Excerpt provided ::
------------------------------------

For those of us who’re vegetarians because of the climatic impacts of livestock agriculture, or who’ve biked to work to avoid emitting carbon into the atmosphere via our tailpipes, you’ve betrayed the cause. I don’t ask you to become a vegetarian, or to bike from Tennessee to Capitol Hill or Beijing, but I do ask: What the Hell do you do at your home to use so much energy?
I realize Senator Inhofe is probably one of the most vocal critics of global warming, and a disbeliever. I realize that he was trying to display just how hard it would be for so many corporations to cut their emissions by 90% so quickly. While I do believe it’s possible for them to do, however difficult, I really wish you would have recognized that he was making an example of you. Had you agreed to the incredibly easy pledge, you would probably have surprised him. Yes, he may have had a follow-up question to put you back against the wall, but you’re a politician – you should have seen it.
There are dozens, scores, hundreds, maybe thousands of us activists who envy your capital, both political and monetary, because we know just how much good we can do with it. Indeed, you’ve put it to good use, flying around the world to give your lectures. Hell, I want to congratulate for cutting down on the need for the lectures by producing a documentary, especially as, I imagine, the lectures are becoming more and more popular and are probably filled before most people have the opportunity to find a ticket. But to be able to stand before Congress, fighting for a noble cause on behalf of the fucking planet for cripes’ sake, and to make your appearance a moot point…that takes real skill. I mean, it’s got to take, what, a gallon of Tennessee bourbon the night before to gut your own movement like that.
Rest assured, you’re no messiah. If you were trying for that, or if people had put you on that pedestal and were counting on you to save the world, in their minds, you’ve cleverly kicked that pedestal out from under you and are now hanging with a noose around your neck. Indeed, you’ve left us out to dry, too, as we try to persuade friends, family, and strangers to get involved. You see, we are daily called on our shit. Gandhi’s oft-quoted “Be the change you wish to see in the world” is not so much inspirational for some of us, but a dire warning that we’re not going to be successful in our activist campaigns, whatever they may be, if we don’t practice what we’re preaching. You had the opportunity to respond to just such a challenge, and outright refused it. What would have been slightly better would have been you accepting the challenge, but failing. But the time frame wasn’t unreasonable, and Inhofe wasn’t asking you to follow Thoreau into Walden Wood with Tipper in a Ted Kaczynski-sized shack on a lake. He was asking you to join the masses in your daily practices, where we wake up, use our toothbrushes, make our coffee, go to work, go home, cook dinner, watch a TV show or read a book, and then go to sleep. But you…you’re what, exactly? I can’t fathom what absorbs so much energy. My uncle owns and runs a dairy farm, and he doesn’t use that much electricity in a year. Are you moonshining? Is it organic? May I have some?

------------------------------------

Material provided ::
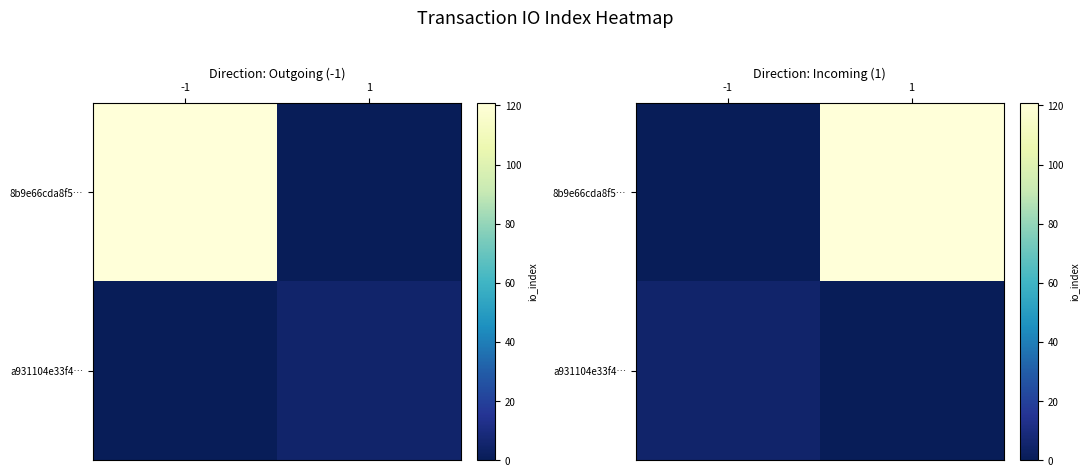

Rank the series at 1 from highest to lowest value.

8b9e66cda8f5…, a931104e33f4…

------------------------------------

Questions ::
• a. Please translate this sentence from the letter about home energy use into Spanish: "My uncle owns and runs a dairy farm, and he doesn’t use that much electricity in a year."
• b. Carry on the letter about home energy use from its last line, keeping the same voice and addressing the same reader.

Answers to this exercise ::
• a. Mi tío es dueño de una granja lechera y la administra, y no consume tanta electricidad en un año.

• b.
I think there’s a reason you’re not running for president again in 2008 – you can’t do it. You can’t follow up on your word. You demonstrated that today, and have shown us that you’re all talk and no thought. Offsetting your emissions by investing in alternative energy sources while spewing out as much carbon as your home does doesn’t make logical sense to most of us. Indeed, if you were buying tracts of tropical rainforest, or investing in the Green Belt Movement to replenish said rainforests would make more sense. Cutting down on your energy usage makes sense. But to continually point the finger at corporations while not taking personal responsibility for your seemingly wasteful homelife is, to me, completely misguided. I thought it was up to all of us do something to cut down on our carbon emissions? Are you exempted? Or have you assuaged your guilt by offsetting your emissions while not taking your moral call to arms to heart?
Whatever, man. Seriously. The rest of us are going to get back to work now on trying to stop this shit, however slowly it may take. We’re going to make you look horrible by actually doing our part. Shout from your ivory tower all you want, but I’m not listening anymore until your ivory tower doesn’t use so much damn energy.
The disappointed ‘hippie’ in Greensboro,
Shawn Wozniak
PS. If you have a change of heart, you know the NSA’s number. I’m sure they’ve got a file started on me already.